- Opening Delimiter -
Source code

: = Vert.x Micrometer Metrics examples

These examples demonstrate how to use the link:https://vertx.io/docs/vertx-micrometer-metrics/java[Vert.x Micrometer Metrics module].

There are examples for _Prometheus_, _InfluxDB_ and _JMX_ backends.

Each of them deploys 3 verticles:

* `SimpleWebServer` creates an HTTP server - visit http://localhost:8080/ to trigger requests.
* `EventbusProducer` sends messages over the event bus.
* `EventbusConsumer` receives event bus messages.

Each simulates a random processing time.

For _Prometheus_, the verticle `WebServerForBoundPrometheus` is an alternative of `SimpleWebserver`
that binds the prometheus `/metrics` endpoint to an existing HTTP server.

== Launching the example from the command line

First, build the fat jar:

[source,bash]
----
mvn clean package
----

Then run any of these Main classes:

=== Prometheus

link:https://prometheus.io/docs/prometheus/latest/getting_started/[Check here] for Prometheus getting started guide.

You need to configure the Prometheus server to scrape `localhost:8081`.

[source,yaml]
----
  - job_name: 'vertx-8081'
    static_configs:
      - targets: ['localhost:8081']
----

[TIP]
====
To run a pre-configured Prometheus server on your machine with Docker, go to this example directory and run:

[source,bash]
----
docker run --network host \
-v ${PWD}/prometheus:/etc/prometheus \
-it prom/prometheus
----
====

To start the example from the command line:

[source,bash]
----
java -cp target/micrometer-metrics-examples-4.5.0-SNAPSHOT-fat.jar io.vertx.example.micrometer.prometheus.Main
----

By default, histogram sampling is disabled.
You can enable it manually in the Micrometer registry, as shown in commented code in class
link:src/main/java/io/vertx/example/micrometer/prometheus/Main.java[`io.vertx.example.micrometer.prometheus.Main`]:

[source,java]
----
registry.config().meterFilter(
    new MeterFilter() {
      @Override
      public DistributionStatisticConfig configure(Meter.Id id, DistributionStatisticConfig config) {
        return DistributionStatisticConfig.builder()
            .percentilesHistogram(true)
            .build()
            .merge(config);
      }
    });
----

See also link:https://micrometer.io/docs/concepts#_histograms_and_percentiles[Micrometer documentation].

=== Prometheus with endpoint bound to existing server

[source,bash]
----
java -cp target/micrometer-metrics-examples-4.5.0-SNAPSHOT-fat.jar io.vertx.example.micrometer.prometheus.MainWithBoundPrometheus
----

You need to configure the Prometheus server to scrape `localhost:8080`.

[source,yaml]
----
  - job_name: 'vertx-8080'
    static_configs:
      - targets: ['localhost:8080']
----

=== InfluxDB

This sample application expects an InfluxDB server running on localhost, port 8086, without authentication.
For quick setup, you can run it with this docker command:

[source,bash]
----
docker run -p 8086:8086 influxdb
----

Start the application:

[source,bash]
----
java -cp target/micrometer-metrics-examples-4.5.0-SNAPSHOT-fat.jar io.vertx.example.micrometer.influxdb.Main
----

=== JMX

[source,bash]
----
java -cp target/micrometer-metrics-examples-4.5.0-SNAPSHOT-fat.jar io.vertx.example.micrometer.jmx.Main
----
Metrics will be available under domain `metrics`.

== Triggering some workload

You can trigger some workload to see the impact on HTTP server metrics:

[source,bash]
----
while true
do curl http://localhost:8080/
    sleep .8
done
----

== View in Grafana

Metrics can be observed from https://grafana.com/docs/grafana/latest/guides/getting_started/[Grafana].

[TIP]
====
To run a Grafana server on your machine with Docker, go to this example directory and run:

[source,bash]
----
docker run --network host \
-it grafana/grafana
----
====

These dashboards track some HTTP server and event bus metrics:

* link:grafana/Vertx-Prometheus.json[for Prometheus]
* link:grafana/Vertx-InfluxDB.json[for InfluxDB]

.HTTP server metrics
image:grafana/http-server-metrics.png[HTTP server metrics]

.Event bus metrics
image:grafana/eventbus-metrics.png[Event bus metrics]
- Closing Delimiter -
- Opening Delimiter -
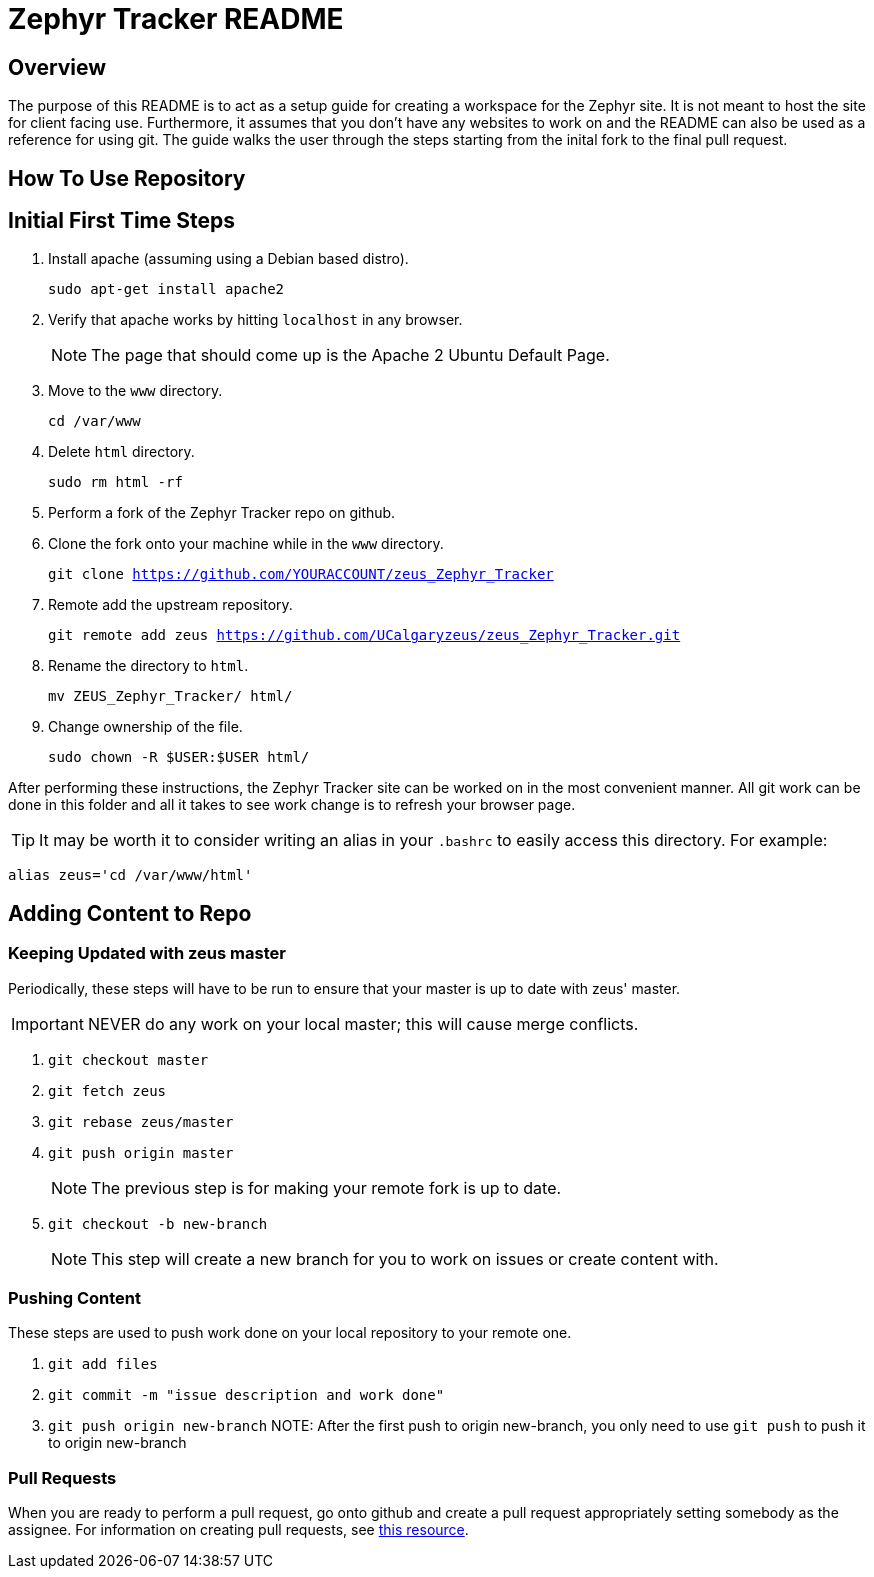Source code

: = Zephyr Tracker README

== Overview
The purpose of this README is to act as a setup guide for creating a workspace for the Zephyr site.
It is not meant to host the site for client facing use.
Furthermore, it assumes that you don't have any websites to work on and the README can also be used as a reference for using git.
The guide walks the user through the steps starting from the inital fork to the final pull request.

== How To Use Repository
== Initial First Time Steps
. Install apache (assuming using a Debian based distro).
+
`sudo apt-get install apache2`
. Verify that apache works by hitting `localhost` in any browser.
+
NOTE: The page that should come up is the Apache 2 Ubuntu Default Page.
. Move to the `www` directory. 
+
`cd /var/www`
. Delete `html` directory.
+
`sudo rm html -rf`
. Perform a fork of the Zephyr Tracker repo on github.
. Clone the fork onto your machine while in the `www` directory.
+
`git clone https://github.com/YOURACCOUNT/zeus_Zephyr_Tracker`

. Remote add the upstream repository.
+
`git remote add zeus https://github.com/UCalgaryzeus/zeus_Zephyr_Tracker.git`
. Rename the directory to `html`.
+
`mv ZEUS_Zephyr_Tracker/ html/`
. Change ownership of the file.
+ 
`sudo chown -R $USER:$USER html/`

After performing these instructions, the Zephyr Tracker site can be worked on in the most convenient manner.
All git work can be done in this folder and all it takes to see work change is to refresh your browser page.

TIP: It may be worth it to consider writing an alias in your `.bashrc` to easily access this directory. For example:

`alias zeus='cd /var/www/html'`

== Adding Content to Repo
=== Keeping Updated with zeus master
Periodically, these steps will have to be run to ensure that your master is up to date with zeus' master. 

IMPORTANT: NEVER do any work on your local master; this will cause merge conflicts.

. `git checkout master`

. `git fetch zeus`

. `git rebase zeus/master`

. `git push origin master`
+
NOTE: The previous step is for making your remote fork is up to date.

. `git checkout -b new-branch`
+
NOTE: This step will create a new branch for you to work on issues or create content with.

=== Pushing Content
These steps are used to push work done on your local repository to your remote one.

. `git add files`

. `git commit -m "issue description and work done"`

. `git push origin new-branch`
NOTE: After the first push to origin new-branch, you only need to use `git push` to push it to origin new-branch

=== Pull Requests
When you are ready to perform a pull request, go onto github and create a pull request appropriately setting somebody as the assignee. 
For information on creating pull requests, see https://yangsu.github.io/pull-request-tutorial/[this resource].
- Closing Delimiter -
- Opening Delimiter -
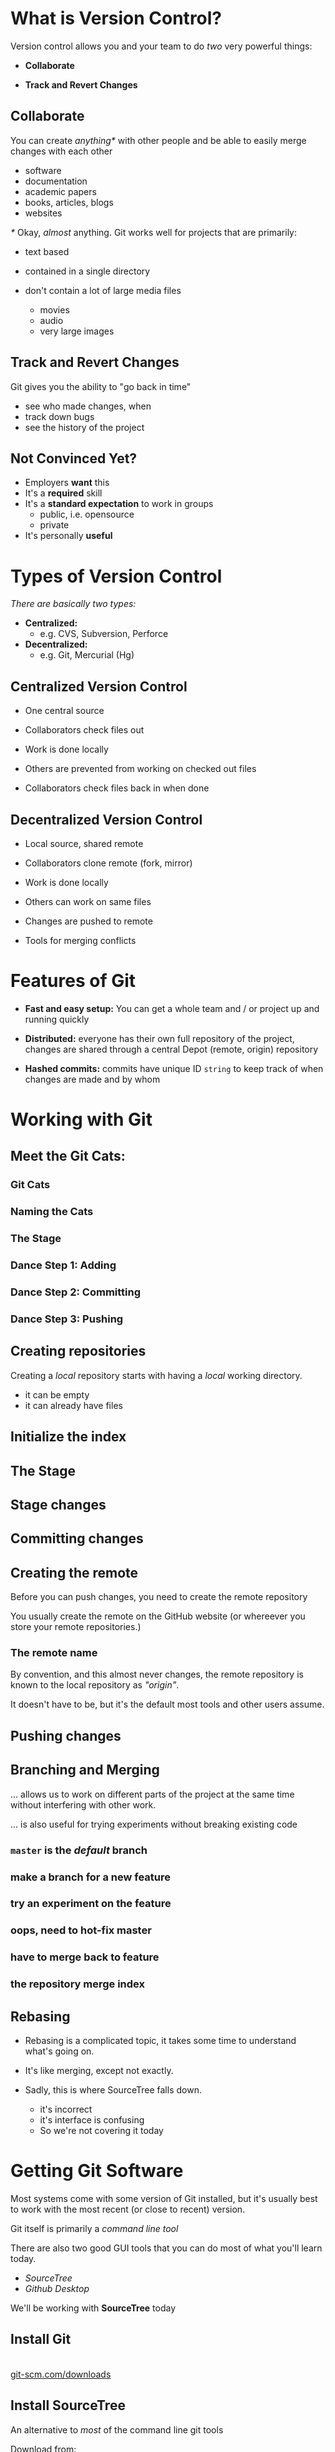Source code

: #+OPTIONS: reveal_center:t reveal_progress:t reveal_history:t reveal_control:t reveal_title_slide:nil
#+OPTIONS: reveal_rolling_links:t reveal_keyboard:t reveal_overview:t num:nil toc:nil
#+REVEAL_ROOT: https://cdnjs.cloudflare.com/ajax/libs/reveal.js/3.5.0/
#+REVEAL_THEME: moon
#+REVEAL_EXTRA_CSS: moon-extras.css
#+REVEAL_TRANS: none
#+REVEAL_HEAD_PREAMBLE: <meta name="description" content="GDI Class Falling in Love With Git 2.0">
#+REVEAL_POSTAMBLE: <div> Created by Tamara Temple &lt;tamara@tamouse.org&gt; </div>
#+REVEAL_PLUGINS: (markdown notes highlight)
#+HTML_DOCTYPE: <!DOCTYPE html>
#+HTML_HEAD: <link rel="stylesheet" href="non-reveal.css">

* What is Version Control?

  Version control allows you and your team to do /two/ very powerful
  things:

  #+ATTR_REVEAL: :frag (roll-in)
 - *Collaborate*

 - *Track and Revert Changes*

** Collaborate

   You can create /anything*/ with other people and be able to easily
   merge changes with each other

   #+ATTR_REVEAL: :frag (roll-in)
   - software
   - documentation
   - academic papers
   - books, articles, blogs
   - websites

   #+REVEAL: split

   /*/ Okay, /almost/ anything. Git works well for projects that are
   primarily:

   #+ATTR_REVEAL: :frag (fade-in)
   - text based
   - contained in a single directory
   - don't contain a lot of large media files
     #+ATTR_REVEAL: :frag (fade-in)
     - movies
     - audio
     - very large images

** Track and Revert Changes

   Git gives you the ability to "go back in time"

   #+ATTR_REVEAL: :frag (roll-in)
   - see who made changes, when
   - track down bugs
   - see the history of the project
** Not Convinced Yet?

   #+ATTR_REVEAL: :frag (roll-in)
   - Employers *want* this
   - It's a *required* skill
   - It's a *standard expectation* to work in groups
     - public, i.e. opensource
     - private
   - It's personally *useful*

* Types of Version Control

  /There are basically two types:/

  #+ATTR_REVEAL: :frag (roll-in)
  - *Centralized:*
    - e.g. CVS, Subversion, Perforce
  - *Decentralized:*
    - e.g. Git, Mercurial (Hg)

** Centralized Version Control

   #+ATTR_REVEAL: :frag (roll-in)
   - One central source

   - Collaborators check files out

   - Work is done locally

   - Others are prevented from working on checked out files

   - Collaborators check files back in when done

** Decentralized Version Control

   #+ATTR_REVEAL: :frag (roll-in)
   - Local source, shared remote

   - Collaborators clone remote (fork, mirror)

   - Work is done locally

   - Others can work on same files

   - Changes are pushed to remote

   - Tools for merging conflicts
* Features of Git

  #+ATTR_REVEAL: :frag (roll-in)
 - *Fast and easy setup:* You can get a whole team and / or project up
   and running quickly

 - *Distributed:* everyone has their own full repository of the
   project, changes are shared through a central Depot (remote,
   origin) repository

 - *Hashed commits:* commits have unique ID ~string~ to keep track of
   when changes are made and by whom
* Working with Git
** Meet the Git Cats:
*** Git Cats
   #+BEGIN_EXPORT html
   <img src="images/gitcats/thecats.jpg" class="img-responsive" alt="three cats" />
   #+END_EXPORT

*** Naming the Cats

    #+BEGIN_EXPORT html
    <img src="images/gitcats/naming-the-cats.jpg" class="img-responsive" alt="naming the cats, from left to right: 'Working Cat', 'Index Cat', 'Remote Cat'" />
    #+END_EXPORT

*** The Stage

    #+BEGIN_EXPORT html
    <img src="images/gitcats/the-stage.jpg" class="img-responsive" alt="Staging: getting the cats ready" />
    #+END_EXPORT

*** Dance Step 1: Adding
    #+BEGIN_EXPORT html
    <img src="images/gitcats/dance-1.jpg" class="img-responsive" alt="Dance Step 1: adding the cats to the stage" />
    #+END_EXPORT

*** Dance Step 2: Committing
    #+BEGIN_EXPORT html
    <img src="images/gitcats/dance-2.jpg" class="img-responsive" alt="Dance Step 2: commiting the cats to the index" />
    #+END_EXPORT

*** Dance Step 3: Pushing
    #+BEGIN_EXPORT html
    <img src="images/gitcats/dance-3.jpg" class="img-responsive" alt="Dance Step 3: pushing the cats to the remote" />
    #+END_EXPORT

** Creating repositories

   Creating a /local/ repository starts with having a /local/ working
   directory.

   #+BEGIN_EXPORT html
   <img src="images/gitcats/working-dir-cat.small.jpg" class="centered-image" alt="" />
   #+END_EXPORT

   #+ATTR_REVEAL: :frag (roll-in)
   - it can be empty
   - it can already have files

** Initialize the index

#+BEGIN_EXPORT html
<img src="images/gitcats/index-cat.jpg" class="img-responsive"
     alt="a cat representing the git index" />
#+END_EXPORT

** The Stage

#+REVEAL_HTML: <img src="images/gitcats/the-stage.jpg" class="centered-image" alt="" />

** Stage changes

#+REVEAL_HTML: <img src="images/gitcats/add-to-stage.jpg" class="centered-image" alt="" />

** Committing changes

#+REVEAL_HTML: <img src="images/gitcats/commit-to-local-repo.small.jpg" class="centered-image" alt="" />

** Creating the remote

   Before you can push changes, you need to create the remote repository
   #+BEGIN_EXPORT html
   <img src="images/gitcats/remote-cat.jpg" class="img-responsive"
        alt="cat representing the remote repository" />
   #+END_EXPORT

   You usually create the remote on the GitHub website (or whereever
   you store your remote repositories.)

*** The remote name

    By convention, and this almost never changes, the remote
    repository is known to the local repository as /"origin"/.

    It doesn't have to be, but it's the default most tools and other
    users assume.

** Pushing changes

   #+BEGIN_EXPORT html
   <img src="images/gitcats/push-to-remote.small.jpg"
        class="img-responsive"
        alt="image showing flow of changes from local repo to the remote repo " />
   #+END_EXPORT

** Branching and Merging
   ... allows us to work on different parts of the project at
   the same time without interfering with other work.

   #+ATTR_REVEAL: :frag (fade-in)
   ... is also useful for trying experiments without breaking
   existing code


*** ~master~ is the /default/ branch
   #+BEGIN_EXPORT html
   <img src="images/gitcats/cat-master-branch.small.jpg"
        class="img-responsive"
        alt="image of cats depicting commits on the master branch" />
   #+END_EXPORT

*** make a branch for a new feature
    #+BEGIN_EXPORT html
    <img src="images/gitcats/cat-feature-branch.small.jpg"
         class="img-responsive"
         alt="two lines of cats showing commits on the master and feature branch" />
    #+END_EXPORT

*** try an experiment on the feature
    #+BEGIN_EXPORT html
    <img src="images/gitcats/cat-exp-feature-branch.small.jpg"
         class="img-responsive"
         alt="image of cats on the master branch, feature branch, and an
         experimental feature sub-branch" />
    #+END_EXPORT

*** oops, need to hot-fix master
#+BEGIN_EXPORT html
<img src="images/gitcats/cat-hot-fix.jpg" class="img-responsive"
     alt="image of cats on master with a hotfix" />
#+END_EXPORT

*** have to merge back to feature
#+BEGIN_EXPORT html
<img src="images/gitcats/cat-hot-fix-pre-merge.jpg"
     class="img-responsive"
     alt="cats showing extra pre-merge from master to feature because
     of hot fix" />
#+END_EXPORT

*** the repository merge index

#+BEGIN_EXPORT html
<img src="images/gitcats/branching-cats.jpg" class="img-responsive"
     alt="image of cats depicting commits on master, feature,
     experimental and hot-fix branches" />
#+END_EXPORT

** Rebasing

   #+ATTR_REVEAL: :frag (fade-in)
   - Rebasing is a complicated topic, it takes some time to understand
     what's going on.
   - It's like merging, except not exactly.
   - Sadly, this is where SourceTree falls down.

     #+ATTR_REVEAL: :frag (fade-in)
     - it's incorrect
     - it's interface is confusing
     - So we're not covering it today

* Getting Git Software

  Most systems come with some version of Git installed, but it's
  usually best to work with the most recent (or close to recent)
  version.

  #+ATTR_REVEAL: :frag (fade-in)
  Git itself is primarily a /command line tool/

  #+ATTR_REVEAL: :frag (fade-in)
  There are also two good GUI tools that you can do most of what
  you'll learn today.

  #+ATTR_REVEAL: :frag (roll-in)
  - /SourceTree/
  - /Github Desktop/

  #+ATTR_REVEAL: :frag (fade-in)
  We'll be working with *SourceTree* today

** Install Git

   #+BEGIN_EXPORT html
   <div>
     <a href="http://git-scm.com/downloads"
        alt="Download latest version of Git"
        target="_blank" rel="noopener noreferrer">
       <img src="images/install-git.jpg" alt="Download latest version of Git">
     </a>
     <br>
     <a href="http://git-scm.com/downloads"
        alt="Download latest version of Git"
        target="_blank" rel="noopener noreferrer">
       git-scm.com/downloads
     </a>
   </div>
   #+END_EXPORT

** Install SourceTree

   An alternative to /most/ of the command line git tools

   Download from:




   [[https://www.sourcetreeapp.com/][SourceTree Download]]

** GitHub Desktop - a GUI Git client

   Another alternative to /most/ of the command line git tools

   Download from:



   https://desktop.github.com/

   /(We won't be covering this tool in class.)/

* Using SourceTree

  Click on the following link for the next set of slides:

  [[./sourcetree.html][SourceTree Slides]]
- Closing Delimiter -
__DIRECTIONS__.
What lines in the listing above hold the string "made"? List them.

__TASK RESPONSE__.
   - see who made changes, when
   when changes are made and by whom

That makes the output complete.